Q & A with Sr. Marge Clark, recently retired after 13 years lobbying

Sr. Marge Clark of the Sisters of Charity of the Blessed Virgin Mary fell in love with lobbying for changes in national policy while working in campus ministry.

She was leading a trip that took students to Washington, D.C., during Holy Week in 2003 when the group was visited by someone from Network, a Catholic social justice lobby, so that the students could learn about faith-based advocacy as they studied the issue of homelessness.

After about 35 years in education, teaching students how to be teachers, she was ready for a change, and she loved the idea of transitioning from service work to something to make that work unnecessary.

Now, more than 13 years after starting as a lobbyist for Network, Clark has retired. But she's not leaving the field of advocacy: She'll be a part-time coordinator for her congregation's shareholder education and advocacy group. In short, she'll be working to make corporations better citizens.

GSR: You retired on Halloween, Oct. 31, but we know sisters never really retire. Besides the shareholder action work, what will you be doing?

Clark: One of my other loves is photography. I've had some training in film photography, but never digital, so I'd like to learn that. I've done a lot of landscapes, sunrises and sunsets and a whole lot with flowers. I started a collection of photos of haystacks of the Midwest.

I'm trying to do some interesting things with photos of buildings, especially if they're heavily glassed. I want to do some exploring with that.

In the 13 years you've been stalking the halls of Congress, what changes have you seen?

I've seen a tremendous amount of change. When I first came here, staffers had friends on the other side of the aisle. Now I know staffers who've been teased or ridiculed or even corrected for walking down the hallway with someone from the other side of the aisle. It used to be that a lot of representatives and senators interacted, and their families would get together. Almost none of that happens anymore.

I don't know what caused it to start, but they started being oriented more toward politics than about the people. It might have something to do with Citizens United and the funding of campaigns. They're always worried about how they're going to get re-elected.

Campaign finance law in the 1980s and '90s did a good job, but we have not remembered a lot of lessons learned.
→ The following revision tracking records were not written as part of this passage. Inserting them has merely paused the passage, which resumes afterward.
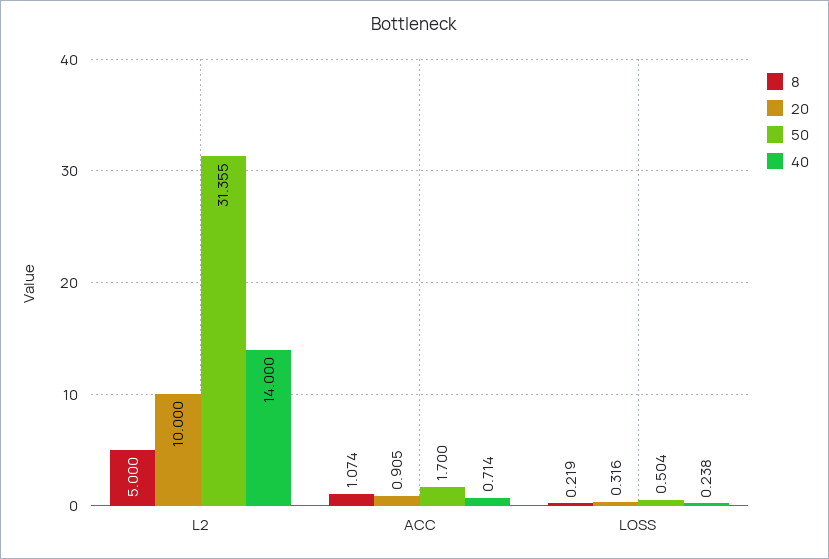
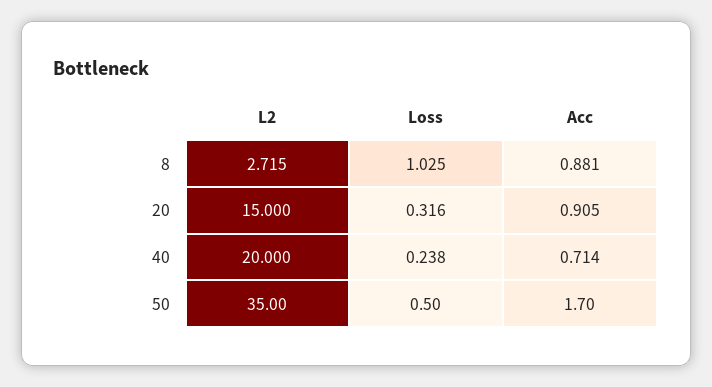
  {
    "8": {
-     "L2": 5,
+     "L2": 2.715,
-     "ACC": 1.074,
+     "ACC": 0.881,
-     "LOSS": 0.219
+     "LOSS": 1.025
    },
    "20": {
-     "L2": 10,
+     "L2": 15,
      "ACC": 0.905,
      "LOSS": 0.316
    },
    "50": {
-     "L2": 31.355,
+     "L2": 35,
      "ACC": 1.7,
      "LOSS": 0.504
    },
    "40": {
-     "L2": 14,
+     "L2": 20,
      "ACC": 0.714,
      "LOSS": 0.238
    }
  }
There's also a different category of people getting elected, particularly in the House. They're not particularly well-educated in history, the government or politics. One year, there was a big influx of new people in the House, and the person that went to do an educational presentation on the budget — how it works, how it gets passed — was beside herself because they were asking questions they shouldn't have needed to ask. One of their very first days there, before that educational session, they passed a budget resolution, and they thought that because they had passed it, it had become law. They didn't get how it works.

There's some really bright, wonderful people in the House, but more and more, it's the other kind. The Senate is a very different animal. They tend to be more thoughtful, more educated (and not with just book education).

So how do you operate in a hyperpartisan environment?

We calmly talk to their staff, and we listen to their staff. We ask them questions first. We listen to what they're saying, then we drop some things that might help open their mind a bit.

Data helps. For example, the Coalition on Human Needs does a five-year chart on about 50 or 60 human-needs programs and what the funding was the past several years to show how both the amount and percentage of funding have fallen. Even in Republican offices, they're really grateful for it.

We also go in with stories. We bring in people from their home district or their home state by phone to give them perspective.

There are a lot of things Republicans do that are very good things, and I try to be very cognizant of that and raise it whenever it's appropriate. The people I meet with are often really, really smart and caring, and they're often working for another way to solve the problem. I make it a point, whether it's a Democrat or Republican, to have something positive to say about what the legislator is doing.

Do they see you as partisan, especially when so many of the policies you advocate for are embraced by the Democrats and rejected by Republicans?

There's some really good things coming out of both sides of the aisle, so I've made a point in my writing to never use the terms Republican or Democrat. I may say "the party in majority," but that's as close as I come.

If people are saying, "Everything you're for is what the Democrats are for," I say, "Let's look at who the people are who get Supplemental Nutrition Assistance Program [SNAP] benefits and why they get them," and I'm able to share stories and information about that. I don't care which party is for or against it. I care about the people.

I was working on the project of having sisters write letters to House Speaker Paul Ryan, but working on mine is giving me pause because I have a great deal of respect for Paul Ryan, but I also need to say some things to him. I think we both want the same things, but he has allowed himself to read and study people who are leading him astray.

What is it about lobbying that fascinates you? Most people have a very negative view of lobbyists.

I look at how Network started. There was a number of women religious working in all these shelters and food programs, and they got together and said, "We can do this all our lives, and it's not going to solve the problem."

There's a limit to what service work can accomplish as long as policy is working against it. There's an old story about people who keep finding bodies in the river, and they never stop pulling the bodies out because they never ask who's throwing them in upstream. That's a lot of what we're dealing with.

But it's been a very good 13-year run, it really has. I've been doing this kind of thing for a long, long time, but it takes legislation, activism, organization and prayer, and we're not going to have change unless we do all of them.